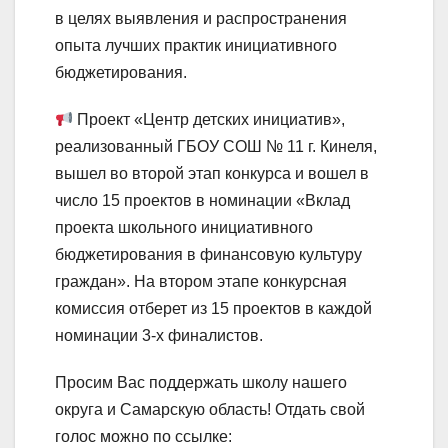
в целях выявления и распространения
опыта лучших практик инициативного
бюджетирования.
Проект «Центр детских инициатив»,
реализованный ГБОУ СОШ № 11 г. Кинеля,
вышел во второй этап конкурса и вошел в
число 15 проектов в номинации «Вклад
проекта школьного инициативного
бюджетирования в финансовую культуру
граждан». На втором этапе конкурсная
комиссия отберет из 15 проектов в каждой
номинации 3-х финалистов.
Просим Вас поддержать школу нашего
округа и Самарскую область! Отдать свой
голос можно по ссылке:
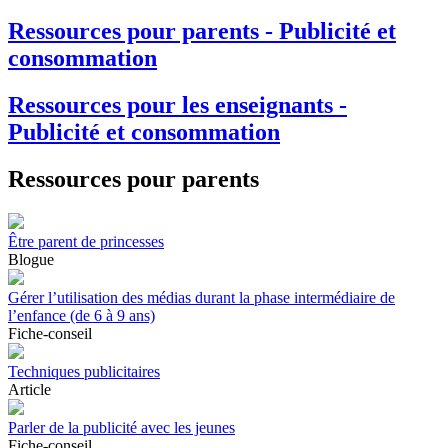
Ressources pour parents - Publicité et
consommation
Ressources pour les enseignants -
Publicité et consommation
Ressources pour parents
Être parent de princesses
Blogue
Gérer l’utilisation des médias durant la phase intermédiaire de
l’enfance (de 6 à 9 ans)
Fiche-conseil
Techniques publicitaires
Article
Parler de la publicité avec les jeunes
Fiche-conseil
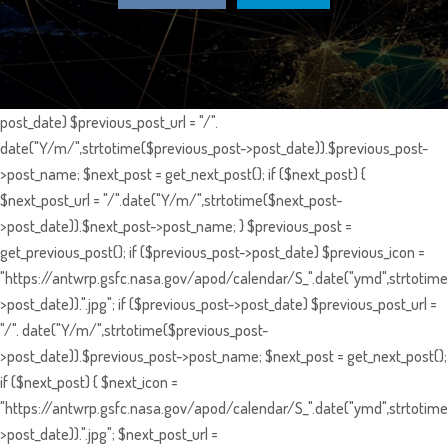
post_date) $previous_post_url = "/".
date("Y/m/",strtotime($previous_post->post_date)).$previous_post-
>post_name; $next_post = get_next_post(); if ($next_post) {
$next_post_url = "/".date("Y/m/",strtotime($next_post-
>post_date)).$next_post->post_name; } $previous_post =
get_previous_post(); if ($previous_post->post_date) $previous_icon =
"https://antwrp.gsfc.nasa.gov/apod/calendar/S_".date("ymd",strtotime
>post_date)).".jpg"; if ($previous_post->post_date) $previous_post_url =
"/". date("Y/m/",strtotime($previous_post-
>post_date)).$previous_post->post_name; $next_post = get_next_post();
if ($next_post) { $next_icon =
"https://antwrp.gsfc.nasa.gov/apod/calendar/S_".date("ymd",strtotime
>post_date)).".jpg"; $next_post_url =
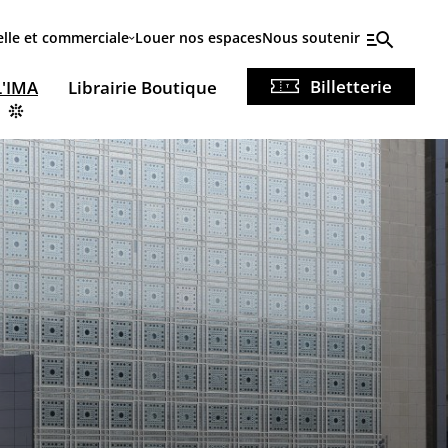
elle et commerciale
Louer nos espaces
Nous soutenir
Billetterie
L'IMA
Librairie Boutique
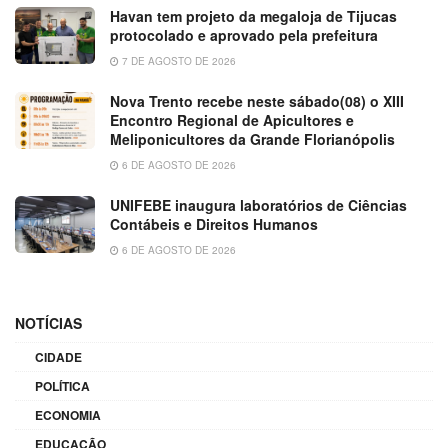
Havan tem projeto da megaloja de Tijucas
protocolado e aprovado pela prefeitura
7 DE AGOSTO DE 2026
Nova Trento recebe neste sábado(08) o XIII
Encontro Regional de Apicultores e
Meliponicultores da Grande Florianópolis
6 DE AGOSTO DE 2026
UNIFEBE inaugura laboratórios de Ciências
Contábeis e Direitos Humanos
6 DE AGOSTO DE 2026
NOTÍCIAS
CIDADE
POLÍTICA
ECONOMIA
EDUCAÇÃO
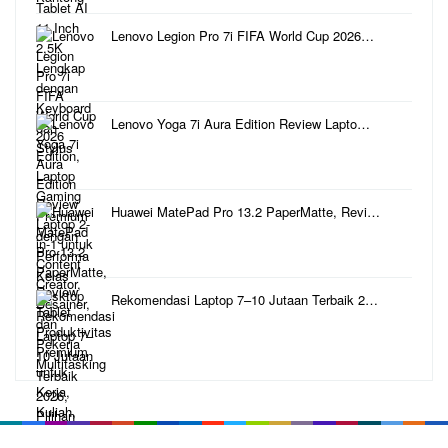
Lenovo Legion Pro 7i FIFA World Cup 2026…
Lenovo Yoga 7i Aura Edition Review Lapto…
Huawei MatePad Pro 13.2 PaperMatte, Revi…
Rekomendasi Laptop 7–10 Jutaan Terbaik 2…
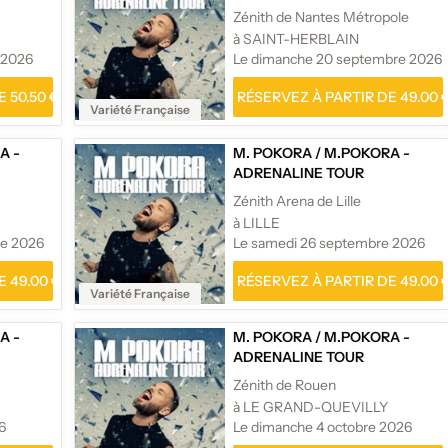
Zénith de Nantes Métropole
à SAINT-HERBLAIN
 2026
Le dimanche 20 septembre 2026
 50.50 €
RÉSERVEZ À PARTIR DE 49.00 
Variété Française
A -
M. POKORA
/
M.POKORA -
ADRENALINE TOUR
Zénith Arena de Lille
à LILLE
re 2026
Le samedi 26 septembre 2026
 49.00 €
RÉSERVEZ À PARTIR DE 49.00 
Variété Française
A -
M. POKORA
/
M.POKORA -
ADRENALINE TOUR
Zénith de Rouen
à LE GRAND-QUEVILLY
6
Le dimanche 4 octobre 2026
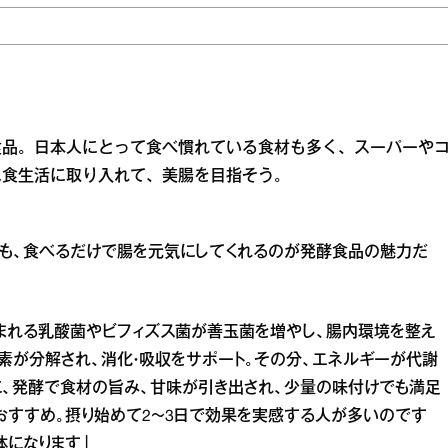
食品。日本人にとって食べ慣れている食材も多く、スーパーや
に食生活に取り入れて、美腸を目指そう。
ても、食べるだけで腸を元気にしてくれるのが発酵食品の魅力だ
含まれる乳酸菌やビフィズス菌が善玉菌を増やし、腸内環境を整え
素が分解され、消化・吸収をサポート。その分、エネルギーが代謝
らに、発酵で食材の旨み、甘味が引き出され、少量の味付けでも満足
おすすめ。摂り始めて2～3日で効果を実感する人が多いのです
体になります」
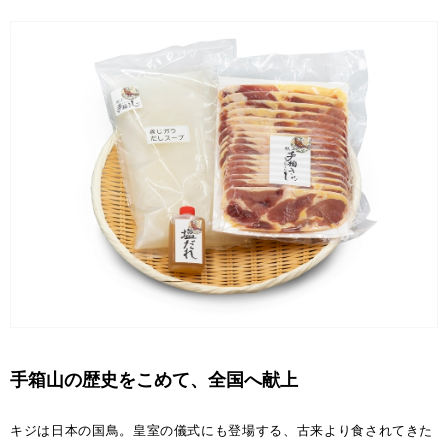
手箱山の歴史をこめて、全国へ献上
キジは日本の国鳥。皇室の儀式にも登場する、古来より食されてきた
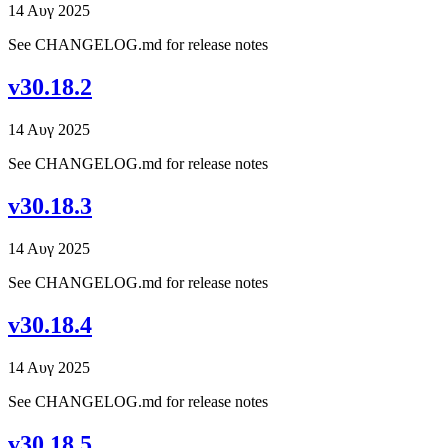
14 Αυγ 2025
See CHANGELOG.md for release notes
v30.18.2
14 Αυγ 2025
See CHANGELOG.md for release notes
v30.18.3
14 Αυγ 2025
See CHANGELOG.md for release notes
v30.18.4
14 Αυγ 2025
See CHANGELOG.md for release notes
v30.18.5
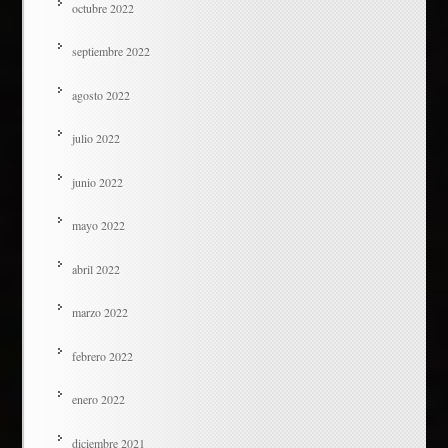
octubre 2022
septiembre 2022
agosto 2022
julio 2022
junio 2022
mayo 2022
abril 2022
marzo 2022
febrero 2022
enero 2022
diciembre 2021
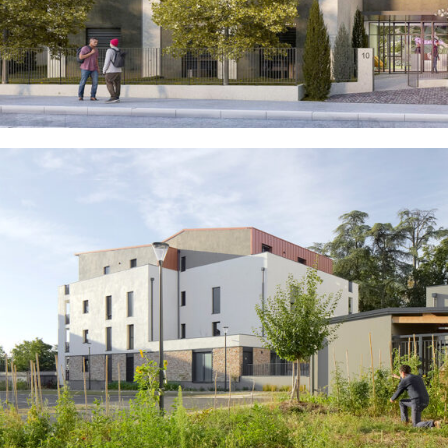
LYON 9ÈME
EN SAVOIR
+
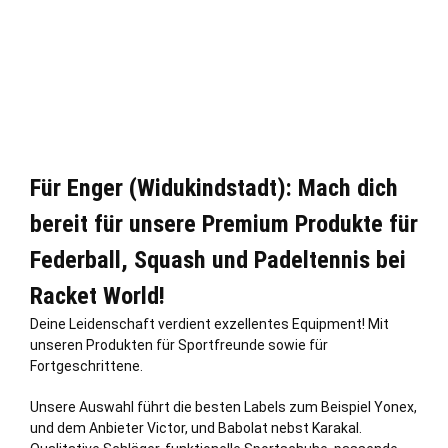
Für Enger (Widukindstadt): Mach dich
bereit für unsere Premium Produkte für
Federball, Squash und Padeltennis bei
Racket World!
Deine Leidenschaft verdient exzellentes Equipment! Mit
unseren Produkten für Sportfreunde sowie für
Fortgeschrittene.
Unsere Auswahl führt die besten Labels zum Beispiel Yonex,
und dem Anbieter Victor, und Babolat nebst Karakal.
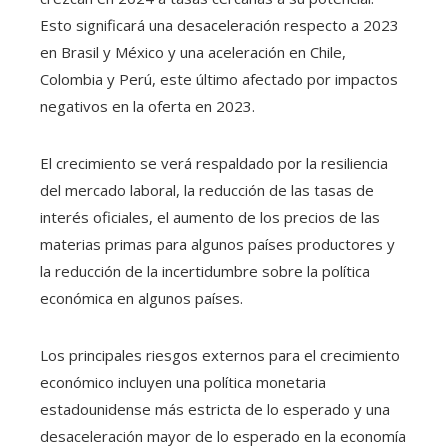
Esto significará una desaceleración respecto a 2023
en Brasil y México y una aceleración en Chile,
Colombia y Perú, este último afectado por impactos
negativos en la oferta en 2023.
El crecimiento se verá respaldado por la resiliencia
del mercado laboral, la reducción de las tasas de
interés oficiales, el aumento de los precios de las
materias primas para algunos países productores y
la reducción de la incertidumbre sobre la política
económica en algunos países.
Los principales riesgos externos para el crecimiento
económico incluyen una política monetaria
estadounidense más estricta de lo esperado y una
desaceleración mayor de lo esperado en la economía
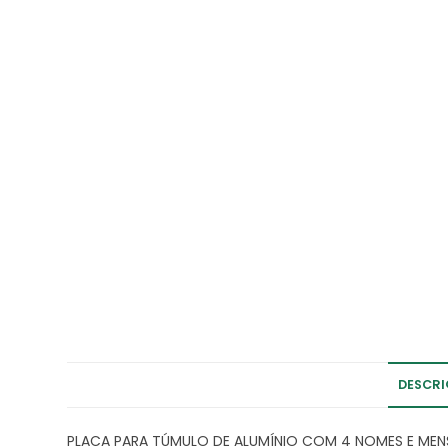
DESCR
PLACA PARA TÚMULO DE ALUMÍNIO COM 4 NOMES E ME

=====

PROBLEM: Transcribe every record exactly and omit each image.

TASK ANSWER:
в целях выявления и распространения
опыта лучших практик инициативного
бюджетирования.
Проект «Центр детских инициатив»,
реализованный ГБОУ СОШ № 11 г. Кинеля,
вышел во второй этап конкурса и вошел в
число 15 проектов в номинации «Вклад
проекта школьного инициативного
бюджетирования в финансовую культуру
граждан». На втором этапе конкурсная
комиссия отберет из 15 проектов в каждой
номинации 3-х финалистов.
Просим Вас поддержать школу нашего
округа и Самарскую область! Отдать свой
голос можно по ссылке:
Ressources pour parents - Publicité et
consommation
Ressources pour les enseignants -
Publicité et consommation
Ressources pour parents
Être parent de princesses
Blogue
Gérer l’utilisation des médias durant la phase intermédiaire de
l’enfance (de 6 à 9 ans)
Fiche-conseil
Techniques publicitaires
Article
Parler de la publicité avec les jeunes
Fiche-conseil
post_date) $previous_post_url = "/".
date("Y/m/",strtotime($previous_post->post_date)).$previous_post-
>post_name; $next_post = get_next_post(); if ($next_post) {
$next_post_url = "/".date("Y/m/",strtotime($next_post-
>post_date)).$next_post->post_name; } $previous_post =
get_previous_post(); if ($previous_post->post_date) $previous_icon =
"https://antwrp.gsfc.nasa.gov/apod/calendar/S_".date("ymd",strtotime
>post_date)).".jpg"; if ($previous_post->post_date) $previous_post_url =
"/". date("Y/m/",strtotime($previous_post-
>post_date)).$previous_post->post_name; $next_post = get_next_post();
if ($next_post) { $next_icon =
"https://antwrp.gsfc.nasa.gov/apod/calendar/S_".date("ymd",strtotime
>post_date)).".jpg"; $next_post_url =
elle et commerciale
Louer nos espaces
Nous soutenir
Billetterie
L'IMA
Librairie Boutique
Havan tem projeto da megaloja de Tijucas
protocolado e aprovado pela prefeitura
7 DE AGOSTO DE 2026
Nova Trento recebe neste sábado(08) o XIII
Encontro Regional de Apicultores e
Meliponicultores da Grande Florianópolis
6 DE AGOSTO DE 2026
UNIFEBE inaugura laboratórios de Ciências
Contábeis e Direitos Humanos
6 DE AGOSTO DE 2026
NOTÍCIAS
CIDADE
POLÍTICA
ECONOMIA
EDUCAÇÃO
Lenovo Legion Pro 7i FIFA World Cup 2026…
Lenovo Yoga 7i Aura Edition Review Lapto…
Huawei MatePad Pro 13.2 PaperMatte, Revi…
Rekomendasi Laptop 7–10 Jutaan Terbaik 2…
Zénith de Nantes Métropole
à SAINT-HERBLAIN
 2026
Le dimanche 20 septembre 2026
 50.50 €
RÉSERVEZ À PARTIR DE 49.00 
Variété Française
A -
M. POKORA
/
M.POKORA -
ADRENALINE TOUR
Zénith Arena de Lille
à LILLE
re 2026
Le samedi 26 septembre 2026
 49.00 €
RÉSERVEZ À PARTIR DE 49.00 
Variété Française
A -
M. POKORA
/
M.POKORA -
ADRENALINE TOUR
Zénith de Rouen
à LE GRAND-QUEVILLY
6
Le dimanche 4 octobre 2026
食品。日本人にとって食べ慣れている食材も多く、スーパーや
に食生活に取り入れて、美腸を目指そう。
ても、食べるだけで腸を元気にしてくれるのが発酵食品の魅力だ
含まれる乳酸菌やビフィズス菌が善玉菌を増やし、腸内環境を整え
素が分解され、消化・吸収をサポート。その分、エネルギーが代謝
らに、発酵で食材の旨み、甘味が引き出され、少量の味付けでも満足
おすすめ。摂り始めて2～3日で効果を実感する人が多いのです
体になります」
手箱山の歴史をこめて、全国へ献上
キジは日本の国鳥。皇室の儀式にも登場する、古来より食されてきた
14 Αυγ 2025
See CHANGELOG.md for release notes
v30.18.2
14 Αυγ 2025
See CHANGELOG.md for release notes
v30.18.3
14 Αυγ 2025
See CHANGELOG.md for release notes
v30.18.4
14 Αυγ 2025
See CHANGELOG.md for release notes
v30.18.5
octubre 2022
septiembre 2022
agosto 2022
julio 2022
junio 2022
mayo 2022
abril 2022
marzo 2022
febrero 2022
enero 2022
diciembre 2021
LYON 9ÈME
EN SAVOIR
+
Für Enger (Widukindstadt): Mach dich
bereit für unsere Premium Produkte für
Federball, Squash und Padeltennis bei
Racket World!
Deine Leidenschaft verdient exzellentes Equipment! Mit
unseren Produkten für Sportfreunde sowie für
Fortgeschrittene.
Unsere Auswahl führt die besten Labels zum Beispiel Yonex,
und dem Anbieter Victor, und Babolat nebst Karakal.
Esto significará una desaceleración respecto a 2023
en Brasil y México y una aceleración en Chile,
Colombia y Perú, este último afectado por impactos
negativos en la oferta en 2023.
El crecimiento se verá respaldado por la resiliencia
del mercado laboral, la reducción de las tasas de
interés oficiales, el aumento de los precios de las
materias primas para algunos países productores y
la reducción de la incertidumbre sobre la política
económica en algunos países.
Los principales riesgos externos para el crecimiento
económico incluyen una política monetaria
estadounidense más estricta de lo esperado y una
desaceleración mayor de lo esperado en la economía
DESCR
PLACA PARA TÚMULO DE ALUMÍNIO COM 4 NOMES E ME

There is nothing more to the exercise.